Bis auf den »Bund für Umwelt und Naturschutz Deutschland« (BUND) sucht man die viel gerühmten »gesellschaftlichen Gruppen« in der Kommission vergeblich. Alle anderen Organisationen der Anti-AKW-Bewegung haben ihre Mitarbeit verweigert. »Man muss diese Absagen vor dem Hintergrund sehen, dass wir 40 Jahre lang in Atomfragen stets belogen und betrogen wurden. Dieses Misstrauen sitzt tief und wird immer wieder bestätigt, wenn man zum Beispiel aktuell sieht, dass Atommüll exportiert werden soll«, sagt Schönberger, deren Arbeitsgemeinschaft Schacht Konrad sich ebenfalls nicht an der Kommissionsarbeit beteiligt. Der BUND selbst sitzt denn auch eher skeptisch in dem Gremium, wie er auf seiner Homepage erläutert: »Auch nach der Entsendung seines Vertreters in die Atommüllkommis­sion sieht der BUND das Standortauswahlgesetz jedoch weiterhin kritisch. Das darin vorgesehene Verfahren zur Endlagersuche wird der Problemlage nicht gerecht. Zudem sind nicht alle Bedingungen der Umweltverbände und Anti-Atom-Initiativen für eine Mitarbeit in der Kommission erfüllt worden.«
Schönberger kennt das staatliche Taktieren nur zu gut. So kritisiert sie, dass derzeit, trotz der »gesellschaftlichen Suche« nach einem End­lager hierzulande, offen über den Export von 288 161 tennisballgroßen Kugeln radioaktiven Mülls aus dem Forschungsreaktor Jülich bei Aachen in die USA diskutiert wird. Eine Absicht­serklärung für die Rücknahme wurde bereits unterzeichnet. In die USA soll der Atommüll geliefert werden, weil die Brennelemente für den Forschungsreaktor ursprünglich von dort kamen. Die Große Koalition hüllt sich noch in Schweigen, das Ende dieses Exportversuchs ist noch unklar. Dabei dürfte es ihn gar nicht geben. Das Atomgesetz verbietet seit Mitte 2005 den Transport verbrauchter Brennelemente zur Wiederaufarbeitung ins Ausland. Auch im Endlagersuchgesetz, das der Bundestag im Juli 2013 verabschiedete, ist gleich im ersten Paragraphen explizit davon die Rede, dass kein Atommüll – »einschließlich abgebrannter Brennelemente« – exportiert werden soll.

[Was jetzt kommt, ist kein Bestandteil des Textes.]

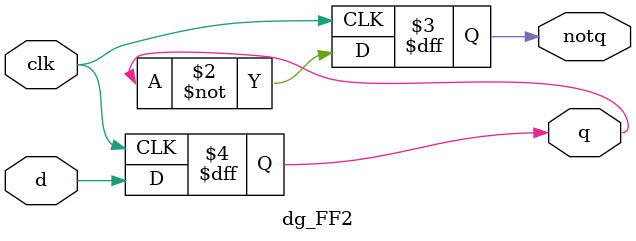
<source format=v>
/** 
 * This is a Verilog implementation for a gate of type FF2.
 */

module dg_FF2 (
  clk, d, 
  notq, q
);

  // input ports
  input clk;
  input d;

  // output ports
  output notq;
  output q;

  reg q;
  reg notq;

  always @(posedge clk)
    begin
      q <= d;
      notq <= ~q;
    end

endmodule



















</source>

Die Arbeitsgemeinschaft Schacht Konrad verlässt sich deshalb wegen der schlechten Erfahrungen nicht auf die Arbeit der Kommission, sondern engagiert sich weiterhin selbst. Am 30. August findet in Kassel die fünfte »Atommüllkonferenz« der Anti-AKW-Bewegung statt. Diese rückt in diesem Jahr den Atommüll in den Fokus und plant für den Herbst eine bundesweite Kampagne, die die gewünschte gesellschaftliche Debatte in Gang bringen soll. In Brunsbüttel wird man wohl auf absehbare Zeit allein mit den Fässern fertig werden müssen – es gibt schlicht und ergreifend keine Alternative.